Hughes, who had used his appointment authority to put himself on the board, resigned after The Salt Lake Tribune found he owned several apartment buildings within 5 miles of the port boundaries, which the law sought to prevent. City Councilman James Rogers, who is also on the board, also owns a building within that boundary.

Hughes and Salt Lake City Democratic Sen. Jim Dabakis previously said lawmakers should agree not to take control of the city’s internatinal airport, make clear Great Salt Lake wetlands aren’t part of the boundaries, and require the covering of coal as part of negotiations.

Biskupski and others said the governor, lawmakers and City Council members should hold off on a meeting and wait until next year.

“While I understand there is a desire to move expeditiously, it is clear to me that in order to gain public trust and truly protect Salt Lake City’s interests, this process must be more deliberate, cooperative, and guided by a clear understanding of long-term goals,” Biskupski wrote in a letter Wedneday to Councilwoman Erin Mendenhall.
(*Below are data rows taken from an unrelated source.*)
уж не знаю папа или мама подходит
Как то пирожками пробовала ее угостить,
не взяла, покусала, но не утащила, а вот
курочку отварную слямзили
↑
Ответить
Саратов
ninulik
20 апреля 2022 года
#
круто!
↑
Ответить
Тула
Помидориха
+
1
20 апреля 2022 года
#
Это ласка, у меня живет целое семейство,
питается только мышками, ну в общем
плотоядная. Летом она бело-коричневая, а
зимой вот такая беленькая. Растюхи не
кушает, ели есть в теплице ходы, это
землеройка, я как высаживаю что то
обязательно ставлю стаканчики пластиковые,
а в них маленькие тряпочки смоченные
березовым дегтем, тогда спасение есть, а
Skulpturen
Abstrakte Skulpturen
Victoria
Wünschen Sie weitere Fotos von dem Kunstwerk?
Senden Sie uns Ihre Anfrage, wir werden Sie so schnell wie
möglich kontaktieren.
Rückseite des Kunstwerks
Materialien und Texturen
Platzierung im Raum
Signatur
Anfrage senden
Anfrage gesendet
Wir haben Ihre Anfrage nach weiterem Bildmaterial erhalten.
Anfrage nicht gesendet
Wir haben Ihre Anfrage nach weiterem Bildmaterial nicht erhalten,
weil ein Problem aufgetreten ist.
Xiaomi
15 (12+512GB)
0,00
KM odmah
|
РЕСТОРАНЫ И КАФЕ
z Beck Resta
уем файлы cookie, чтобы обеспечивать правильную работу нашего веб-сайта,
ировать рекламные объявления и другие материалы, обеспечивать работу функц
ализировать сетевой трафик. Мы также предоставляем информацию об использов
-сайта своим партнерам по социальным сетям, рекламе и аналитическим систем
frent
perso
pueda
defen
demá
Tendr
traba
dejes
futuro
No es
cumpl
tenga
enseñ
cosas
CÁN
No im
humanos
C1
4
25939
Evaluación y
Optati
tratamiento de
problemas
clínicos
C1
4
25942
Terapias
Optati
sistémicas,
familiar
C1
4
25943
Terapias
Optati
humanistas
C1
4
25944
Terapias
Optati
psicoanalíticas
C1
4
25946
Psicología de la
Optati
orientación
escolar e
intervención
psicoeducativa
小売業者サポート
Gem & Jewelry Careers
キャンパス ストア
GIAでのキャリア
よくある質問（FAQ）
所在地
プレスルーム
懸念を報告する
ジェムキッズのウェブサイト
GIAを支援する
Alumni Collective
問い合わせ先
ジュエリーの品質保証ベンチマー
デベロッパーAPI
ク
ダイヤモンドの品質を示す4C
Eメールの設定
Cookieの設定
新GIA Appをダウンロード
“Given the current acrimony, now is not the time for us as city leaders to participate in a rushed special session,” she added. “Rather it is time for us to choose to support the requests of our community partners.”

The port’s boundaries created by SB234 include much of the existing warehousing district, plus the area around the international airport and close to the Great Salt Lake’s southern shore and parts of West Valley City.

Residents near the boundaries sent a letter opposing any special session.

“We must improve the transparency and public input aspects of this project,” said Richard Holman, a member of the Westside Coalition. “We object to the lack of open public participation and knowledge of port-related issues, leaving citizens to feel overlooked or, worse, disregarded.”